● **THE PROBLEM**
Reproduce the text lines of each of the following items verbatim, omitting the pictures.

· · ·

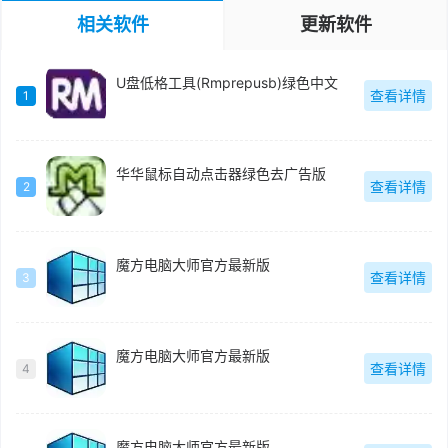
相关软件
更新软件
U盘低格工具(Rmprepusb)绿色中文
查看详情
1
华华鼠标自动点击器绿色去广告版
查看详情
2
魔方电脑大师官方最新版
查看详情
3
魔方电脑大师官方最新版
查看详情
4
魔方电脑大师官方最新版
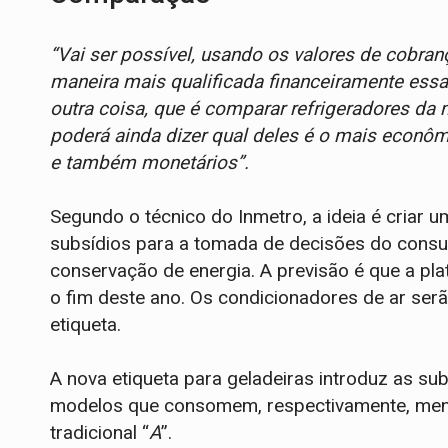
“Vai ser possível, usando os valores de cobrança
maneira mais qualificada financeiramente essa
outra coisa, que é comparar refrigeradores d
poderá ainda dizer qual deles é o mais econôm
e também monetários”.
Segundo o técnico do Inmetro, a ideia é criar 
subsídios para a tomada de decisões do consum
conservação de energia. A previsão é que a pla
o fim deste ano. Os condicionadores de ar se
etiqueta.
A nova etiqueta para geladeiras introduz as su
modelos que consomem, respectivamente, men
tradicional “
A
”.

· · ·

● **ANSWER BOX**
相关软件
更新软件
U盘低格工具(Rmprepusb)绿色中文
查看详情
1
华华鼠标自动点击器绿色去广告版
查看详情
2
魔方电脑大师官方最新版
查看详情
3
魔方电脑大师官方最新版
查看详情
4
魔方电脑大师官方最新版
“Vai ser possível, usando os valores de cobrança
maneira mais qualificada financeiramente essa
outra coisa, que é comparar refrigeradores d
poderá ainda dizer qual deles é o mais econôm
e também monetários”.
Segundo o técnico do Inmetro, a ideia é criar 
subsídios para a tomada de decisões do consum
conservação de energia. A previsão é que a pla
o fim deste ano. Os condicionadores de ar se
etiqueta.
A nova etiqueta para geladeiras introduz as su
modelos que consomem, respectivamente, men
tradicional “
A
”.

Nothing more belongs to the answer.